#### Records to use

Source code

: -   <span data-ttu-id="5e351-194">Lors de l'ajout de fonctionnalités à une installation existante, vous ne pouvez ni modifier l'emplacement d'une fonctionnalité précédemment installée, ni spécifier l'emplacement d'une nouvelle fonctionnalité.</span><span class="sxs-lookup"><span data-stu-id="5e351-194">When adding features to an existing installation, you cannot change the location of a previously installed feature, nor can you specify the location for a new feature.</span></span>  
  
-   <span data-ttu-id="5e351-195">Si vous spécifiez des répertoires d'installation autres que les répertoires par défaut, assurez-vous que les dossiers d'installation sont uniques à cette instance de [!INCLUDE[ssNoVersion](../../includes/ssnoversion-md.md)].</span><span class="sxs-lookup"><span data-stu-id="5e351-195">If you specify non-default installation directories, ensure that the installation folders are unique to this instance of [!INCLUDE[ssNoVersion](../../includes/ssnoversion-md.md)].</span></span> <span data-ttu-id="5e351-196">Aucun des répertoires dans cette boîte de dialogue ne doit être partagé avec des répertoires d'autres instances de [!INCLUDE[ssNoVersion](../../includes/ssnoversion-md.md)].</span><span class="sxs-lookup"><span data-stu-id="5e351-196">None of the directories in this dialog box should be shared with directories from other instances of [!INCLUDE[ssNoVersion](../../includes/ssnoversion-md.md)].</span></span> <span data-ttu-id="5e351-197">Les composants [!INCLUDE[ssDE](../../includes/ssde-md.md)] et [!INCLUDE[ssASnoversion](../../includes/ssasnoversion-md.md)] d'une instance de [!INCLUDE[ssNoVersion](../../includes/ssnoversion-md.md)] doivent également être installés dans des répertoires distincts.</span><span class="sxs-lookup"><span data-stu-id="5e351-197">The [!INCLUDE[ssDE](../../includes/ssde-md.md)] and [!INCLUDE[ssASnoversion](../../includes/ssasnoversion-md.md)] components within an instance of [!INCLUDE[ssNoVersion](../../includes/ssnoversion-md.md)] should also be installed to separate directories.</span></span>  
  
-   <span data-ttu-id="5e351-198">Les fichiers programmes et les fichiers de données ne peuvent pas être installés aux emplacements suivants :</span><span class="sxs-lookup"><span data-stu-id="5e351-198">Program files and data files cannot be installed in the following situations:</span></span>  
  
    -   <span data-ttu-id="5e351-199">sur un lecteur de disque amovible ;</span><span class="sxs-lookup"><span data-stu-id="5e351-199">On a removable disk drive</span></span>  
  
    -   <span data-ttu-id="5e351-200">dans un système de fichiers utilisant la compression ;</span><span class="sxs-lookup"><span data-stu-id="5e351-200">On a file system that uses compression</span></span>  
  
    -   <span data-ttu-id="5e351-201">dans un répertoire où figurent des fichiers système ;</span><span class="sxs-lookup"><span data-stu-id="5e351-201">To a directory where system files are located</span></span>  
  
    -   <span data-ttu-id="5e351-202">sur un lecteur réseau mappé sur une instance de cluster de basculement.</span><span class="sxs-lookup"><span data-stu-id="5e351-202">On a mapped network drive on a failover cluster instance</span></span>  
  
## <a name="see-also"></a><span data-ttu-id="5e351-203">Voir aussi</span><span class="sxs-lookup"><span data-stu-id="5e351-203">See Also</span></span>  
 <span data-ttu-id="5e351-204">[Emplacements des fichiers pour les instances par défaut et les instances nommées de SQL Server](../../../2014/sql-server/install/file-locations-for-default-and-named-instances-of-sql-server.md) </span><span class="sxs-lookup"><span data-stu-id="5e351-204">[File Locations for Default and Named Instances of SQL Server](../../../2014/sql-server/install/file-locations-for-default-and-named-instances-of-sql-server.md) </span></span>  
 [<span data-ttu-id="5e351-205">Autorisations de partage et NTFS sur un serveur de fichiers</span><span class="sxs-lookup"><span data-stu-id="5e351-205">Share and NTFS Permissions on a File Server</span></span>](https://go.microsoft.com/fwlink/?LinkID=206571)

########

* Instructions for the task *
Copy the listing word for word, starting at its very beginning and ending with the line that contains "a new feature.</span></span>".

* Task result *
Source code

: -   <span data-ttu-id="5e351-194">Lors de l'ajout de fonctionnalités à une installation existante, vous ne pouvez ni modifier l'emplacement d'une fonctionnalité précédemment installée, ni spécifier l'emplacement d'une nouvelle fonctionnalité.</span><span class="sxs-lookup"><span data-stu-id="5e351-194">When adding features to an existing installation, you cannot change the location of a previously installed feature, nor can you specify the location for a new feature.</span></span>  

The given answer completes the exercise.